In a decision handed down on 5 September, the Grand Chamber of the European Court of Human Rights has held that, in monitoring an employee's personal e-mails, his employer had breached his right to respect for private life and correspondence under Article 8 of the European Convention on Human Rights.

We reported on the judgment of the first instance European Court of Human Rights in this case and summarised the facts in our e-alert in January 2016. In that judgment, it was held that Article 8 was engaged but that there had been no violation. Mr Barbelescu appealed that decision and the Grand Chamber has now overturned it.

The key point for employers is that the judgment does not mean that it will never be reasonable to monitor employees' personal electronic communications – it simply places significant emphasis on the information provided to employees about the extent of such monitoring and the safeguards put in place to avoid abuse.

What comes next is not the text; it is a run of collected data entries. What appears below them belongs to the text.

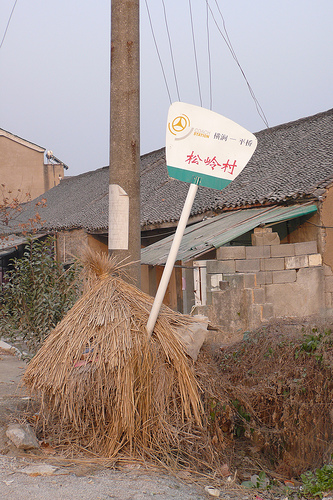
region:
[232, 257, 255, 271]
brick on the wall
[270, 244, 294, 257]
brick on the wall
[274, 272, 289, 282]
brick on the wall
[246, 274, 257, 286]
brick on the wall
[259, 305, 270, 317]
brick on the wall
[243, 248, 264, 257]
brick on the wall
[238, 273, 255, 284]
brick on the wall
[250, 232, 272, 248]
brick on the wall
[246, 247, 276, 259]
brick on the wall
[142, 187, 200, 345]
a white metal pole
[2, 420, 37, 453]
a tan rock on the ground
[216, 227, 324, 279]
a gray concrete wall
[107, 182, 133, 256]
a white paper on a pole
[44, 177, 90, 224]
a gray tin roof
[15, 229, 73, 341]
a leafy bush by a wall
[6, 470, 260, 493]
dirt and rock on the ground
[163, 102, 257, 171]
a gold and white sign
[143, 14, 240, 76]
black electric wires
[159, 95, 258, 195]
the sign is white.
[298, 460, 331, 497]
the weeds are green.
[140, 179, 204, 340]
the pole is white.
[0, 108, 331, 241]
the roof is grey.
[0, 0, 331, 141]
the sky is blue.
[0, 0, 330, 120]
the sky is clear.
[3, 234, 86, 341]
the bushes are green.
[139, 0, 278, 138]
the wires are black.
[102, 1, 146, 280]
the pole is brown.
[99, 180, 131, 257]
white paper on the pole.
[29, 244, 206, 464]
haystack beside the road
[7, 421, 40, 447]
a rock by the haystack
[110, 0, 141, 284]
telephone pole by the haystack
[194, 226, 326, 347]
cinder blocks on the wall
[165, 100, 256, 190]
a green, white, yellow, blue and red sign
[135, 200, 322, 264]
a make-shift tin roof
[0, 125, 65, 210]
a substantial building on the left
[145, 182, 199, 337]
a white post in the haystack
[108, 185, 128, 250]
a sign on the post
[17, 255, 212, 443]
straw stacked on the ground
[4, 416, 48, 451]
rock piled next to the straw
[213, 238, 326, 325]
wall made of bricks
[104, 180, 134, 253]
paper on a wooden post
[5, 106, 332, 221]
grey roof on a house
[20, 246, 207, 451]
hay at the bottom of a post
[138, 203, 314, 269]
green awning on a house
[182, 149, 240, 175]
red characters on a sign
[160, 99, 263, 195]
white sign on a pole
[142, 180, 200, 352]
white pole holding a sign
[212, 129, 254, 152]
grey characters on a sign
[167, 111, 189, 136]
yellow symbol on a sign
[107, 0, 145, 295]
tall brown wooden post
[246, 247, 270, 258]
brick is brown and gray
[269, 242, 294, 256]
brick is brown and gray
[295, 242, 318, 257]
brick is brown and gray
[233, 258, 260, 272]
brick is brown and gray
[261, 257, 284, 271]
brick is brown and gray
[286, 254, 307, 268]
brick is brown and gray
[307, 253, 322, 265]
brick is brown and gray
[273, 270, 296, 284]
brick is brown and gray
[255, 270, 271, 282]
brick is brown and gray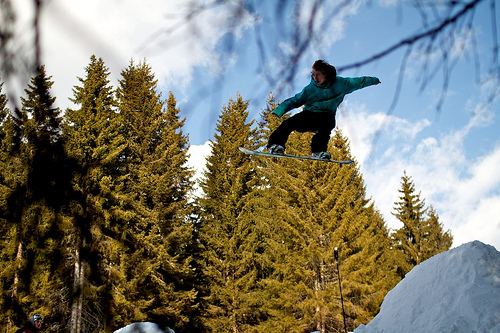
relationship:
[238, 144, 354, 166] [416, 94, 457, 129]
board moving through air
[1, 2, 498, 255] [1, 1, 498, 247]
clouds in sky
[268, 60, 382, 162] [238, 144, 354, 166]
man with board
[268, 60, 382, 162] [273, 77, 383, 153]
man wears snowsuit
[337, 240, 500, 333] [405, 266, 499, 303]
ground full of snow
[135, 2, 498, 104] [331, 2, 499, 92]
tree has branches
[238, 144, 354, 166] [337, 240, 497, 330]
board over ground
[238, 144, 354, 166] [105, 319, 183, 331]
board over ground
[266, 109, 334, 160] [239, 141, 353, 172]
knees over board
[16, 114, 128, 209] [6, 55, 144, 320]
shadow across tree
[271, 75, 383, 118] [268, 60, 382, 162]
coat on man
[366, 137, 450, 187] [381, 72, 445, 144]
clouds in sky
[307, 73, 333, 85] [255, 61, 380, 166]
goggles on man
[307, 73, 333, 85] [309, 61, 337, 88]
goggles on head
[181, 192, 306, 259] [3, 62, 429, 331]
leaves of trees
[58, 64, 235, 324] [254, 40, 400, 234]
tree above person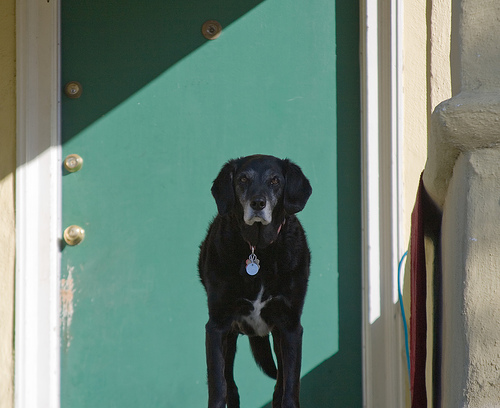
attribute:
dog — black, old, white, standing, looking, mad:
[198, 152, 315, 407]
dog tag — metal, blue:
[246, 247, 260, 278]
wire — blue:
[395, 245, 414, 407]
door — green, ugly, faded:
[61, 0, 362, 406]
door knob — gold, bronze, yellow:
[61, 224, 87, 248]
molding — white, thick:
[16, 0, 58, 407]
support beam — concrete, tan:
[421, 0, 498, 405]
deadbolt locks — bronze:
[61, 81, 84, 177]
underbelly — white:
[239, 300, 272, 340]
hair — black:
[196, 153, 314, 400]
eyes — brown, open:
[236, 173, 284, 190]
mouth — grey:
[241, 205, 276, 225]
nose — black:
[252, 196, 267, 213]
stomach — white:
[236, 314, 276, 343]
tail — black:
[250, 333, 281, 380]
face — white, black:
[229, 158, 286, 230]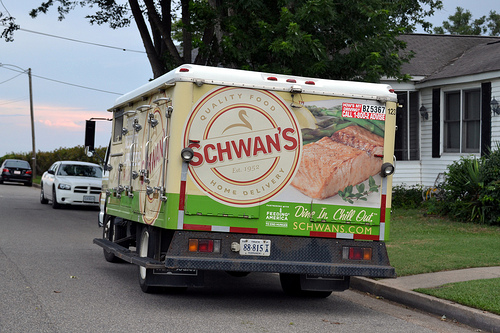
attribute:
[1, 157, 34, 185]
car — parked, small, black, sedan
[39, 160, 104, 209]
car — parked, white, small, sedan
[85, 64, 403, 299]
truck — medium-sized, yellow with green, food delivery, parked, schwan's, refrigerated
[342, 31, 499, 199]
house — white, wooden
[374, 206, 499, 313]
grass — green, neatly cut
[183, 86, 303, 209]
logo — big, round, cicular, schwan's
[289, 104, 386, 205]
picture — food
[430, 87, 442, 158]
shutter — black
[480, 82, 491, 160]
shutter — black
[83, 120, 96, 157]
mirror — rear-view, side view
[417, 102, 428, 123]
lamp — black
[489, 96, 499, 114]
lamp — black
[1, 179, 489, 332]
road — gray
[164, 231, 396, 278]
bumper — black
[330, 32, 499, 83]
roof — brown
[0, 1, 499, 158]
sky — blue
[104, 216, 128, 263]
tire — black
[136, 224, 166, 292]
tire — black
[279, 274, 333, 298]
tire — black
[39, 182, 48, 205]
tire — black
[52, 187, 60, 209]
tire — black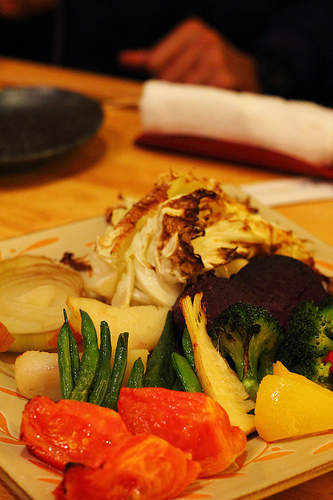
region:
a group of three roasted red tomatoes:
[21, 384, 244, 499]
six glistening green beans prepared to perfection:
[53, 306, 147, 405]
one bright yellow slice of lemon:
[254, 362, 332, 443]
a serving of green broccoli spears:
[217, 301, 332, 387]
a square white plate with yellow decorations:
[1, 180, 331, 499]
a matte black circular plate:
[0, 85, 103, 182]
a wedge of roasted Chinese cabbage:
[100, 167, 332, 303]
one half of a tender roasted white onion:
[2, 254, 79, 352]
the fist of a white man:
[116, 17, 254, 88]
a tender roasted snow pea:
[167, 351, 201, 391]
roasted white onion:
[0, 238, 105, 350]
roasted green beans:
[51, 304, 210, 407]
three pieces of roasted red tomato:
[11, 379, 273, 496]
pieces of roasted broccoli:
[209, 287, 331, 400]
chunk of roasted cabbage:
[76, 168, 321, 322]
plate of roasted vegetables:
[2, 208, 331, 498]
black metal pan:
[3, 77, 112, 184]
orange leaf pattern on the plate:
[235, 422, 314, 494]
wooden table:
[55, 155, 126, 205]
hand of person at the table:
[110, 9, 330, 121]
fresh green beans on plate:
[30, 314, 142, 385]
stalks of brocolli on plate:
[213, 298, 272, 372]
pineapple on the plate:
[186, 299, 266, 424]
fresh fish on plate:
[17, 385, 134, 456]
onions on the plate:
[10, 260, 125, 332]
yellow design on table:
[94, 159, 259, 197]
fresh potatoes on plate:
[111, 184, 295, 260]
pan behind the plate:
[0, 93, 147, 161]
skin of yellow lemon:
[241, 362, 326, 450]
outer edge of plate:
[242, 456, 330, 491]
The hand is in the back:
[96, 18, 254, 118]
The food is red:
[17, 402, 154, 497]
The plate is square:
[16, 200, 311, 488]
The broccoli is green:
[203, 310, 331, 395]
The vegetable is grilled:
[146, 198, 251, 299]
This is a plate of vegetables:
[6, 241, 313, 482]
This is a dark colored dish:
[2, 86, 113, 171]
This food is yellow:
[238, 371, 328, 444]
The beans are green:
[30, 311, 168, 395]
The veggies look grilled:
[14, 215, 322, 451]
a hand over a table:
[108, 13, 263, 103]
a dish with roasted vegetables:
[1, 158, 331, 493]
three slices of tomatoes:
[15, 380, 247, 496]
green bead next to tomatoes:
[48, 309, 190, 396]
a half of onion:
[0, 243, 75, 342]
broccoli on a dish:
[198, 255, 331, 389]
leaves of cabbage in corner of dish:
[73, 165, 314, 287]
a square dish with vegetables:
[3, 176, 331, 491]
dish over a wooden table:
[5, 72, 331, 495]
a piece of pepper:
[245, 356, 331, 448]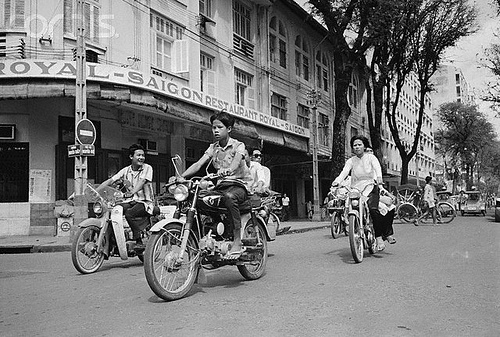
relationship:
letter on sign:
[9, 59, 30, 75] [3, 53, 117, 84]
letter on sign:
[9, 59, 30, 75] [1, 52, 115, 93]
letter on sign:
[57, 60, 75, 78] [2, 49, 110, 85]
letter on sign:
[87, 62, 110, 83] [3, 53, 117, 84]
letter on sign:
[124, 68, 148, 86] [7, 55, 207, 103]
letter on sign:
[144, 73, 160, 89] [4, 51, 196, 107]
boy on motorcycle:
[178, 109, 279, 259] [138, 149, 275, 300]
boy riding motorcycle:
[93, 139, 158, 237] [66, 175, 183, 279]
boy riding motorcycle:
[178, 109, 279, 259] [138, 149, 275, 300]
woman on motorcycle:
[330, 134, 384, 247] [326, 179, 402, 264]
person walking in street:
[422, 174, 440, 224] [1, 216, 496, 335]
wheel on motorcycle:
[140, 221, 203, 301] [138, 149, 275, 300]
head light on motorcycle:
[167, 180, 195, 206] [138, 149, 275, 300]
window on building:
[145, 5, 197, 88] [3, 4, 338, 251]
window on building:
[199, 47, 222, 100] [7, 7, 342, 155]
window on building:
[233, 63, 257, 108] [3, 4, 338, 251]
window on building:
[269, 85, 291, 122] [3, 4, 338, 251]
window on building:
[292, 100, 313, 131] [3, 4, 338, 251]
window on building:
[314, 106, 336, 146] [3, 4, 338, 251]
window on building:
[313, 43, 332, 93] [3, 4, 338, 251]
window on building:
[266, 9, 289, 68] [3, 4, 338, 251]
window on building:
[216, 28, 263, 68] [90, 36, 298, 117]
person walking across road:
[422, 174, 440, 224] [427, 259, 470, 294]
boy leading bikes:
[178, 109, 279, 259] [237, 137, 401, 234]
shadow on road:
[133, 290, 178, 315] [248, 309, 312, 334]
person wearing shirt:
[342, 143, 402, 215] [337, 150, 374, 202]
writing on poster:
[30, 174, 60, 215] [24, 152, 56, 218]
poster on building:
[24, 152, 56, 218] [14, 84, 89, 184]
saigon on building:
[97, 63, 202, 110] [75, 42, 217, 149]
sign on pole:
[61, 117, 112, 165] [57, 55, 104, 234]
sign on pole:
[61, 117, 112, 165] [66, 58, 99, 122]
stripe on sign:
[64, 122, 94, 139] [61, 117, 112, 165]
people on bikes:
[97, 111, 391, 261] [79, 210, 364, 261]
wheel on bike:
[140, 221, 203, 301] [157, 181, 279, 285]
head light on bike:
[167, 180, 195, 206] [166, 204, 282, 288]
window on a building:
[145, 5, 197, 88] [3, 3, 455, 263]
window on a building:
[219, 66, 257, 106] [64, 0, 414, 214]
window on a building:
[269, 85, 291, 122] [50, 9, 418, 237]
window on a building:
[265, 13, 299, 94] [26, 0, 491, 261]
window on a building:
[293, 28, 311, 82] [108, 5, 439, 205]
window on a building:
[313, 43, 332, 93] [156, 2, 370, 206]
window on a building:
[315, 108, 333, 148] [48, 0, 371, 225]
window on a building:
[297, 98, 310, 130] [47, 2, 400, 251]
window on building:
[315, 39, 338, 99] [7, 7, 342, 155]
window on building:
[293, 28, 311, 82] [1, 0, 373, 134]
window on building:
[265, 13, 299, 94] [2, 0, 338, 145]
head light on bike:
[167, 180, 195, 206] [144, 175, 280, 300]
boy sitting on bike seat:
[178, 109, 279, 259] [232, 186, 261, 206]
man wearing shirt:
[102, 146, 158, 211] [99, 164, 155, 196]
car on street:
[459, 195, 493, 213] [392, 250, 490, 313]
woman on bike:
[330, 134, 384, 247] [332, 200, 392, 261]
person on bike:
[176, 107, 264, 262] [132, 150, 272, 303]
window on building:
[199, 47, 222, 100] [3, 3, 455, 263]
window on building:
[292, 100, 313, 131] [9, 4, 401, 312]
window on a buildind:
[145, 5, 197, 88] [133, 37, 251, 84]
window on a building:
[297, 98, 310, 130] [1, 1, 442, 234]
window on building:
[315, 108, 333, 148] [1, 1, 442, 234]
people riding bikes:
[97, 111, 391, 261] [66, 178, 388, 305]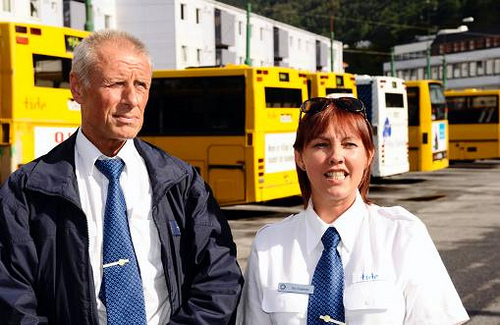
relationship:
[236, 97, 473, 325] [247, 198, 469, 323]
person wearing shirt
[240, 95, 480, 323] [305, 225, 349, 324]
person wearing blue tie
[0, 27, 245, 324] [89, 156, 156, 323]
man wearing tie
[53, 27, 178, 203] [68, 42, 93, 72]
man has hair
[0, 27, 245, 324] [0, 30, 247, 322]
man has black jacket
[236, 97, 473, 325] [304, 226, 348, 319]
person wearing a tie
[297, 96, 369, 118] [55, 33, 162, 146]
glasses on top of head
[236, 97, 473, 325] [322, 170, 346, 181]
person clenching her teeth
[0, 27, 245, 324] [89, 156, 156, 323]
man wearing a tie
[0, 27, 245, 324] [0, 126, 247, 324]
man wearing black jacket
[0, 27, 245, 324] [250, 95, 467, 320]
man and a woman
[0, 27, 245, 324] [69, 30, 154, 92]
man has gray hair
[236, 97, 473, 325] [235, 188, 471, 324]
person has shirt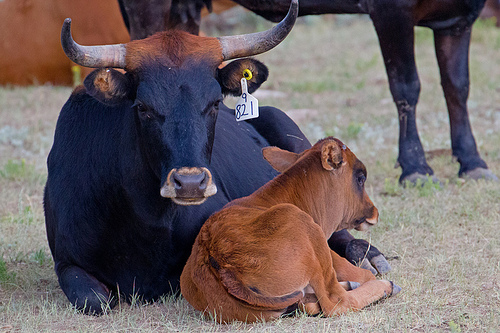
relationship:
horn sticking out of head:
[217, 2, 301, 59] [69, 1, 298, 203]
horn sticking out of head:
[63, 19, 126, 68] [69, 1, 298, 203]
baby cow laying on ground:
[179, 136, 402, 326] [0, 8, 498, 330]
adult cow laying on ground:
[41, 0, 388, 318] [0, 8, 498, 330]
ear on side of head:
[320, 139, 342, 174] [301, 137, 376, 229]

While the outcome is different, the message for employers is very similar – it is vital to have in place an effective employee monitoring policy which:

  1. is accessible and comprehensible for all employees;
  2. includes clear guidance on the circumstances in which employees may or may not use work e-mail and internet sites for private communications; and
  3. includes information on the level of monitoring carried out and the use made by the employer of the information concerned.

UK judges are not bound by decisions of the Grand Chamber, but they can be and are taken into account by domestic courts (and this position will be unaffected by Brexit, since the UK's status as a signatory to the Convention is separate from its membership of the EU).